Thirty-five million pounds!? People would ask, before laughing and dismissing the former Newcastle striker's chances of succeeding.
As far as Carroll was concerned, the doubters were proved right after he was sold to West Ham - with injuries meaning he has hardly featured for him this season.
But what of Kenny Dalglish and Damien Comolli's other signings?
As it turns out, they were not as bad as people first made out.
Take Jordan Henderson, for instance. Much-maligned since his arrival from Sunderland in 2011, the 23-year-old has come on leaps and bounds in the last couple of seasons.
Now, the midfielder is integral to Liverpool's first team. The engine room behind Brendan Rodgers' side - especially in the absence of Steven Gerrard - Henderson looks nothing like the nervous, stuttering youngster who first came to Anfield.
And Henderson is not the only one, either.
Another Dalglish signing, Jose Enrique, is also integral to the Reds' first team. Barring current injury, the Spaniard is a near-certainty to play each week and offers pace, strength and attacking flair at left-back
But there is one player bought under Dalglish and Comolli's reign whose case does not even need championing.
Indeed, Luis Suarez - arguably the best player in the world on current form - has taken the current Liverpool team to new heights. Yet it was not Rodgers who signed him, nor Roy Hodgson - who wanted to according to reports.
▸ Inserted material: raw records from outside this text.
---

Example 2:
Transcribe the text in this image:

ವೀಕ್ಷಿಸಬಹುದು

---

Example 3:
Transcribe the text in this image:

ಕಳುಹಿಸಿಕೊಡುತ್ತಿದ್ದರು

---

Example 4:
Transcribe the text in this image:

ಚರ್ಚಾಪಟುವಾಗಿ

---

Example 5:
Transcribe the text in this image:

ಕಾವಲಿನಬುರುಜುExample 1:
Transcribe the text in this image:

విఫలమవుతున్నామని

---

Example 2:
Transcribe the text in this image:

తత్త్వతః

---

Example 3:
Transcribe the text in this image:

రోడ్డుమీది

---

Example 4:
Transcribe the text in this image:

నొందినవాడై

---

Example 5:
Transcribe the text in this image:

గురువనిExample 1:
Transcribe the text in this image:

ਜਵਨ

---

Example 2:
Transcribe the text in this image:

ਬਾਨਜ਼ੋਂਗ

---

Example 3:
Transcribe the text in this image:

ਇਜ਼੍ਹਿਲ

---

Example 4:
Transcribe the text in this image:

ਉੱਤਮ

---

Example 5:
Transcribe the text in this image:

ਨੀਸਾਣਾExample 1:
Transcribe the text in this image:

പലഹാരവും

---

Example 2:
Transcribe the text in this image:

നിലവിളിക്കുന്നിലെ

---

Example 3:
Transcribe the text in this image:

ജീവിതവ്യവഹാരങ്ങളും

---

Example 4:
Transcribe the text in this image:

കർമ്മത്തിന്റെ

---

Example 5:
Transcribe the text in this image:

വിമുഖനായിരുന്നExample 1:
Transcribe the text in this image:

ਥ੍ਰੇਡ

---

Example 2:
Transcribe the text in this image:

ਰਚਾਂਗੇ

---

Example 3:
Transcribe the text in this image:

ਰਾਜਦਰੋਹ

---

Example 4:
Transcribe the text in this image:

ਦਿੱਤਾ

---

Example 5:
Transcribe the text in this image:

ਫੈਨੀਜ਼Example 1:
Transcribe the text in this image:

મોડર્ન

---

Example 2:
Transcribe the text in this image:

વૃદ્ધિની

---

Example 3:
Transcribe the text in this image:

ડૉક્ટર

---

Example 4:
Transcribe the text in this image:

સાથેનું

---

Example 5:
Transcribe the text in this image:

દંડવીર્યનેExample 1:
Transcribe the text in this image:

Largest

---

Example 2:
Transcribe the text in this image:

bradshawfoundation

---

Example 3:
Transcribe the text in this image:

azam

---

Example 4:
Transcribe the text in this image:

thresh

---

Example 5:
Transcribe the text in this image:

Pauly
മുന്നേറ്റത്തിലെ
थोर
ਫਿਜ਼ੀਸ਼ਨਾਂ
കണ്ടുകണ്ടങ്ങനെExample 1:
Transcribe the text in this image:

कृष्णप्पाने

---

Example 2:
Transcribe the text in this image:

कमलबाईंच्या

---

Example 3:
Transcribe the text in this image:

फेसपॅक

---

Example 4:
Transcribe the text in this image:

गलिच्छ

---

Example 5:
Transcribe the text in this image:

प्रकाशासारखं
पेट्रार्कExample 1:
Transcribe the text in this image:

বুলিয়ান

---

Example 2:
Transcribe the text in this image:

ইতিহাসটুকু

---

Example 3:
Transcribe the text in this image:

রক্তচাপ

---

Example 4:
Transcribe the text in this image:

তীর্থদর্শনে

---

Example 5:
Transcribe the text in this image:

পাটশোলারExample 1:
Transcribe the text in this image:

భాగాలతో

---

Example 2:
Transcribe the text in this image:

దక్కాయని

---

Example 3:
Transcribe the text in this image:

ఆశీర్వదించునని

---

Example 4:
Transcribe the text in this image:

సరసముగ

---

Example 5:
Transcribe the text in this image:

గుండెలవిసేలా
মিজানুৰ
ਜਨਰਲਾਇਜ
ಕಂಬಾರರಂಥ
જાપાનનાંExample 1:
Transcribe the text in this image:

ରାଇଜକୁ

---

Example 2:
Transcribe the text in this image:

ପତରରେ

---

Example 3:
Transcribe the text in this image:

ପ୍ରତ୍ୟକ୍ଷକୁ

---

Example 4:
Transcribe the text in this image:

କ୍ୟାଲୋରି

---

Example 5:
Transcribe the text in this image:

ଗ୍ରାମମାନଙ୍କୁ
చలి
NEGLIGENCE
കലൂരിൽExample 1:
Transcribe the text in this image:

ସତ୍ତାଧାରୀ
No, the Uruguayan was brought in by Dalglish, with the Scot going on to show him immense faith and support during his journey towards becoming Liverpool's talisman.
Of course, no one can make up for the transfers that undoubtedly did not succeed: Carroll, Stewart Downing, Charlie Adam. But no recruitment policy can ever be without its failings.
To have three of his signings playing such a big part at Anfield after his departure would most certainly please Dalglish.
And Liverpool fans can live safe in the knowledge that his signings were nowhere near as bad as first thought. Andy Carroll apart.